= Harry Shamoon =

Harry Shamoon is professor emeritus of endocrinology, diabetes and metabolism at the Albert Einstein College of Medicine and Montefiore Medical Center.

==Education==
Shamoon obtained B.A. with Magna cum laude from the Columbia College in 1970 and four years later got an M.D. from the Yale School of Medicine. Following graduation, he became an intern and resident at the Jacobi Medical Center and from 1977 to 1979 worked at the Robert S. Sherwin's laboratory of Yale School of Medicine.

==Career==
Following postdoctoral training, Shamoon was an instructor at the Albert Einstein College of Medicine, where he was later promoted to the Assistant and associate professor in 1980 and 1985 respectively. In 1990, he became a professor of medicine at Albert Einstein College of Medicine and seven years later became its Program Director. In 1999 and 2005 respectively, he was promoted to the position of Associate Dean for Clinical and Translational Research.

In 1992 he became an Elected Member of the American Society for Clinical Investigation.

From 1996 to 1999 Shamoon served on the Board of Directors of the American Diabetes Association.

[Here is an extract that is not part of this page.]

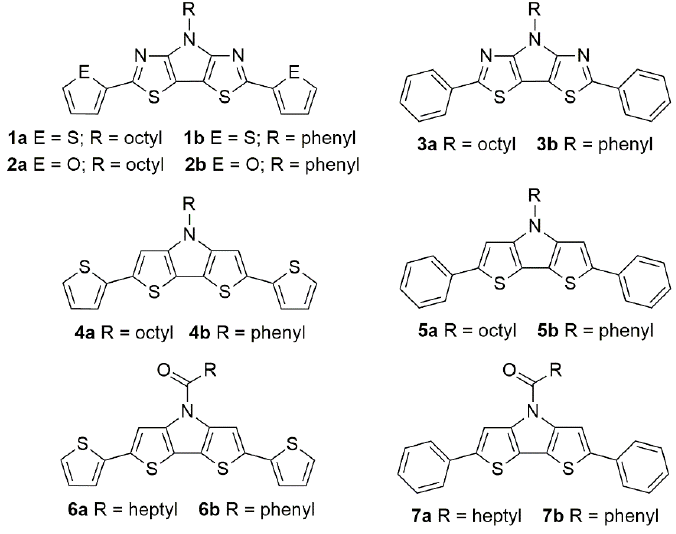
Figure 3. Diaryl-capped PBTz and DTP oligomers.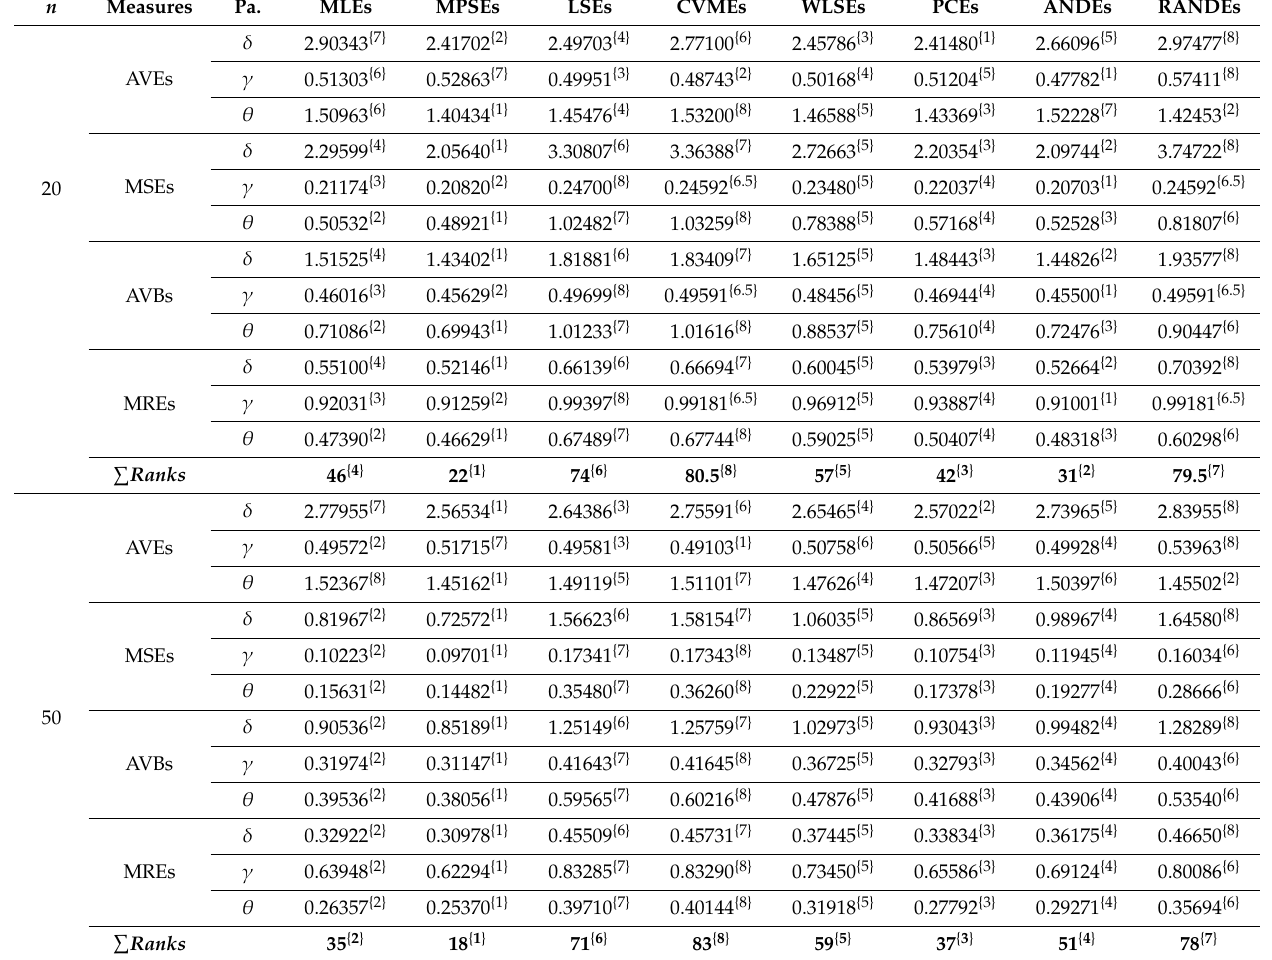
Table A5. Simulation results of several estimation methods for δ = 2.75, γ = 0.50 and θ =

Shamoon serves on the JDRF International Medical Science Review Committee and the Scientific and Medical Advisory Group of the American Diabetes Association. Dr. Shamoon is a member of the Association of American Physicians, the American Federation for Medical Research, Federation of American Societies for Experimental Biology, the American Association for the Advancement of Science, Endocrine Society, the American College of Physicians, the American Physiological Society, and the New York Academy of Medicine.